Mieux construire nos bâtiments, nos rues, nos quartiers, nos agglomérations

351 contre 44

Par: Christian Savard
13 février 2018

Nous sommes nombreux à angoisser au moment de prendre l’avion. Pourtant, les chiffres sont clairs : il est beaucoup, beaucoup plus sécuritaire de prendre les airs que de s’aventurer dans nos rues et sur nos routes. En 2017, dans le monde entier, on a eu à déplorer 44 décès sur l’ensemble des liaisons aériennes commerciales. En 2016, dernier bilan routier disponible pour le Québec, ce sont 351 personnes qui ont été tuées sur la route. Beaucoup de ces morts du quotidien, qui ne font pas toujours la manchette, sont pourtant évitables.

Le Québec révise actuellement son Code de la sécurité routière (CSR), et plusieurs propositions devraient notamment améliorer la situation des usagers vulnérables. Il apparaît toutefois nécessaire d’aller beaucoup plus loin. Le CSR agit sur les comportements; or, bien souvent, c’est l’environnement qui tue, pas la délinquance seule. Vivre en Ville appelle à l’adoption, au Québec, d’une approche de la sécurité routière basée sur les principes de la Vision Zéro.

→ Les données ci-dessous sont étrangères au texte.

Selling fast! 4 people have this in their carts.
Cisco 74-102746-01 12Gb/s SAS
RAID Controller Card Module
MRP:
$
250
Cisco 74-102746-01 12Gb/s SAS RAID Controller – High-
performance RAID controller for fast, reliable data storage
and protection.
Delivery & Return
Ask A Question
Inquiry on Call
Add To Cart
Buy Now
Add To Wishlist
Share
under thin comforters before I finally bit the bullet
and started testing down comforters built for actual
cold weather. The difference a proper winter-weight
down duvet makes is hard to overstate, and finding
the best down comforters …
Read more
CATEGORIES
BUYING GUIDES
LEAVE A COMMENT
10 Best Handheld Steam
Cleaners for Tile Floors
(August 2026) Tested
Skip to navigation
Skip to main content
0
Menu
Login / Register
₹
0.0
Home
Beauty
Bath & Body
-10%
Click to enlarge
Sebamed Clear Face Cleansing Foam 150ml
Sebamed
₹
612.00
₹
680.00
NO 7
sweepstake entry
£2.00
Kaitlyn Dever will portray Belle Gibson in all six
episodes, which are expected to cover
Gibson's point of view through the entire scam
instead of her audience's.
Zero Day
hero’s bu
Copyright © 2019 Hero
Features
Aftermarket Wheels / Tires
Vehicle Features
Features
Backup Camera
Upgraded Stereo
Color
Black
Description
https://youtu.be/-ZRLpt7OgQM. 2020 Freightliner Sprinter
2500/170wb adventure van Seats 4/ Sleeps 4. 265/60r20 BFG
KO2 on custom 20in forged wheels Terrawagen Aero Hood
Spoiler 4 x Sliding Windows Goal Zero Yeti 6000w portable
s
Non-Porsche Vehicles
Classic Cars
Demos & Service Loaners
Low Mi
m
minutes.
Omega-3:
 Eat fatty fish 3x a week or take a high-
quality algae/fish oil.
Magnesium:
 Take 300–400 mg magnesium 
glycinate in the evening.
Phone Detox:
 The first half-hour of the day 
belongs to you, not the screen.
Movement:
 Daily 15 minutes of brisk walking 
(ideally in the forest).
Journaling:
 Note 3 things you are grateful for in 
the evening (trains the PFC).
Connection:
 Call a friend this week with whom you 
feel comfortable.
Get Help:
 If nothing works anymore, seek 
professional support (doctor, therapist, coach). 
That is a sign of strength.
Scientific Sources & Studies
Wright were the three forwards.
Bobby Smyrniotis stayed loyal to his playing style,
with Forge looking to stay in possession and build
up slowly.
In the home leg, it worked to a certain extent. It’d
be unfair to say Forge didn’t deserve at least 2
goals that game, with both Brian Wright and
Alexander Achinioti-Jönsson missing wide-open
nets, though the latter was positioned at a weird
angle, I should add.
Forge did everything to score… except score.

Mise en œuvre dans divers pays, dont la Suède qui en est la pionnière depuis 20 ans, la Vision Zéro met de l’avant le droit à la sécurité routière et veut, à terme, parvenir à éviter tout décès ou blessure grave sur le réseau routier. La Vision Zéro assume que l’erreur est humaine – il nous arrive à tous d’être distraits ou maladroits – et qu’elle ne doit pas conduire à la mort. La Vision Zéro prend acte de la vulnérabilité du corps humain, incapable, par exemple, de résister sans protection au choc d’un véhicule roulant à plus de 50 km/heure. Sur cette base, la Vision Zéro propose un changement de paradigme vers une « rue qui pardonne », soit des aménagements conçus pour assurer une réduction de la vitesse et la protection des usagers les plus vulnérables.

Adopter une Vision Zéro au Québec, c’est rendre l’accès à la rue à ceux qui souffrent actuellement le plus de l’inégal rapport de force avec des véhicules de plus en plus gros et de plus en plus nombreux : les piétons et les cyclistes. Si le bilan routier québécois s’améliore depuis 10 ans, la situation est néanmoins préoccupante pour les piétons, qui ont vu leur bilan passer de 45 à 63 décès entre 2015 et 2016. Remettre nos rues à l’échelle du piéton est un moyen concret d’assumer nos responsabilités envers nos aînés – plus de la moitié des piétons tués – et nos jeunes, qui ne sont plus que 30% à marcher vers l’école, notamment parce que leurs parents craignent pour leur sécurité. La Vision Zéro permet également de protéger les automobilistes, en ville comme dans nos campagnes.

Nous attendons de l’aviation une sécurité sans faille, et nous sommes prêts pour cela à accepter toutes les mesures de sécurité nécessaires. Pourquoi continuerions-nous de tolérer un réseau de rues et de routes qui s’en remet à la vigilance de chacun pour assurer la sécurité de tous?

Des villes et des villages apaisés par la Vision Zéro protègeront comme la prunelle de leurs yeux tous les citoyens qui se meuvent dans nos collectivités. Gardons à l’esprit que c’est le mouvement qui crée la possibilité de richesses, qu’elles soient pécuniaires, culturelles ou sociales. Que certains risquent de payer de leur vie l’audace de continuer à se déplacer n’est pas acceptable. Dans la majorité des cas, la solution est une meilleure conception des réseaux de transport routier.

La Vision Zéro est un virage à prendre et un défi stimulant à lancer aux ingénieurs, urbanistes et autres concepteurs de nos milieux de vie. Pour qu’ils restent des milieux de vie, pour chacun d’entre nous.